Log Pipeline

Log Pipeline

Premium Feature:
The Log Pipeline is only available for customers who are subscribed to Kolide Max. For more information and how to upgrade, please see our pricing page.

What is the Log Pipeline?

Kolide’s Device Properties and Checks features regularly poll the current state of your devices to provide up-to-date information. For users who wish to forward and store their data outside of Kolide, we offer our Log Pipeline.

Warning:
This is an advanced feature that gives you direct access to osquery, an open-source component of our agent that collects data from a device. If used incorrectly, Log Pipeline can have negative performance ramifications on the devices enrolled in Kolide. Before using this feature, we highly recommend you review the Osquery documentation and practice writing performant and useful queries in our Live Query feature.

The Log Pipeline allows you to log all changes that are happening on a device, and track these changes happening across your fleet. Beyond the data Kolide already collects and stores in Inventory, you can also track things like:

  • Process Events
  • File Changes via File Integrity Monitoring
  • Hardware Events
  • System Logs
  • …and any other data Osquery is capable of collecting (see schema)

The Log Pipeline also supports shipping data generated in the Kolide app itself, like authentication logs and the audit log that tracks admin actions taken in the Kolide web app.

You can then easily configure where you want the logs to be sent. Currently we support three types of log destinations:

Vendor not supported?
In addition to the above, we also support a vendor agnostic HTTP Event Collector (HEC) you can use to build out your own connector!

These logs can be populated from one of several sources:

Getting Started

To get started, log into Kolide and click on Tools from top navigation and select Log Pipeline.

Underneath Log Pipeline are several pages:

You can configure additional osquery specific settings by going to Options under osquery settings. Here you can adjust customizable options for the underlying osquery agent.

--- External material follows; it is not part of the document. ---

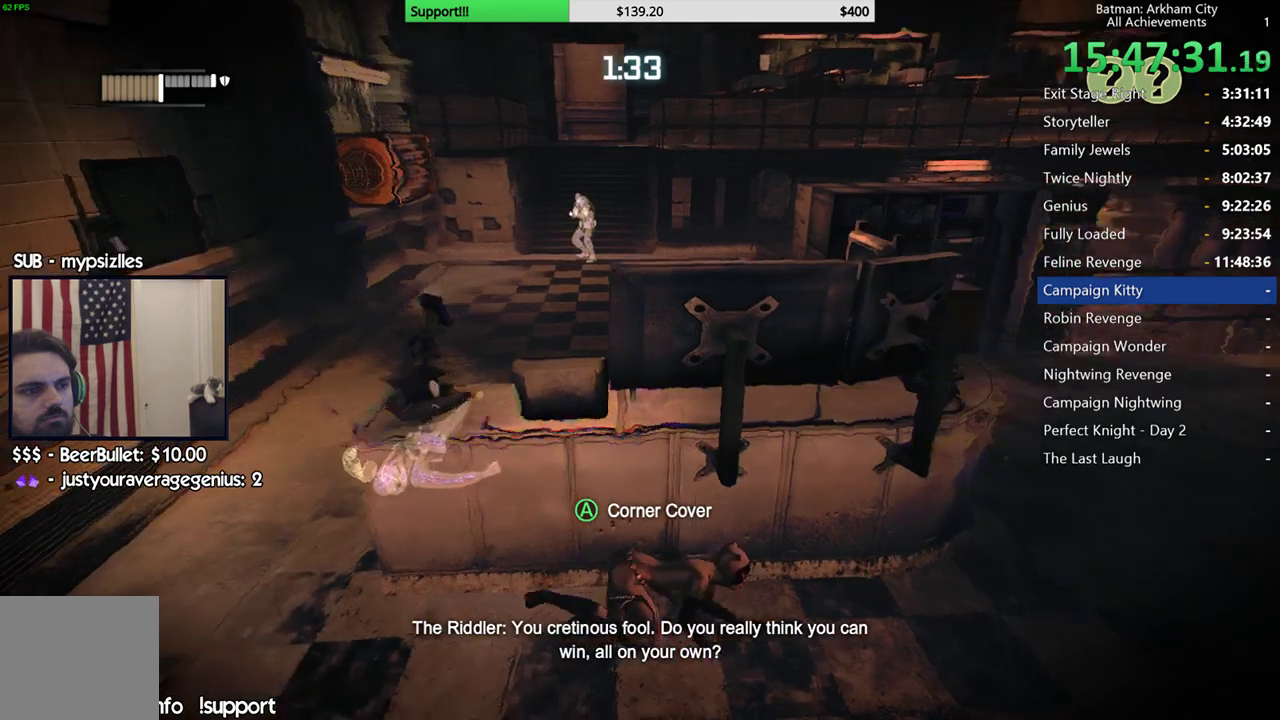
{"dt_ms": 500, "buttons": ["R2"], "left_stick": "right", "right_stick": "left", "button_events": []}
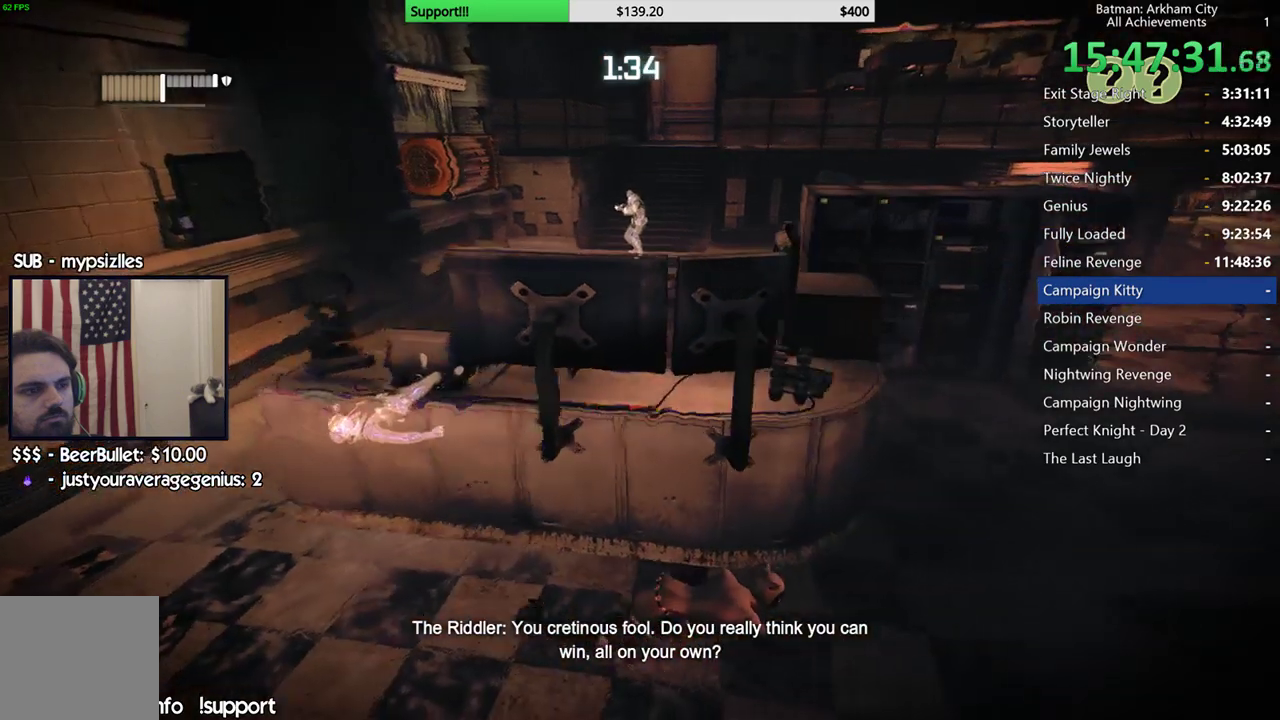
{"dt_ms": 1000, "buttons": ["R2"], "left_stick": "center", "right_stick": "left"}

There are also two osquery-specific features which can be configured:

Device Property Loggers

The easiest way to get started with the Log Pipeline is exporting Kolide’s device property data. Without writing any SQL, you can enable logging for any device property available across devices.

To enable logging for a Device Property:

  1. Go to the Log Pipeline
  2. Under Device Property Loggers, Click: Manage Loggers
  3. Enable the toggle switch next to the item of interest

Kolide will now begin forwarding results of these inventory items to your configured log destinations.

Osquery Packs

Osquery Packs are collections of one or more queries that run on a recurring interval (per-query).

For example you could create a Query Pack called Browser_Extensions which logged all known browser extensions. This pack would be populated by three separate queries, one each for:

  • SELECT * FROM chrome_extensions
  • SELECT * FROM firefox_addons
  • SELECT * FROM ie_extensions

For each of these queries you could specify:

  • Interval - How often the query is run
  • Shard - The percentage of my fleet I wish to run the query against
  • Log Type - What type of result I want to receive (snapshot vs differential)
  • Platform - Which device platforms I want to run the query against (macOS, Linux, Windows)

There are two methods which you can use to add Query Packs:

  • New Empty Pack - You can write and save SQL queries in the UI
  • Import JSON Pack - You can import using the standard osquery pack format

New Empty Pack

The first way we can create a new Query Pack is the manual method. Here we will write the SQL queries and specify their options within the Kolide UI.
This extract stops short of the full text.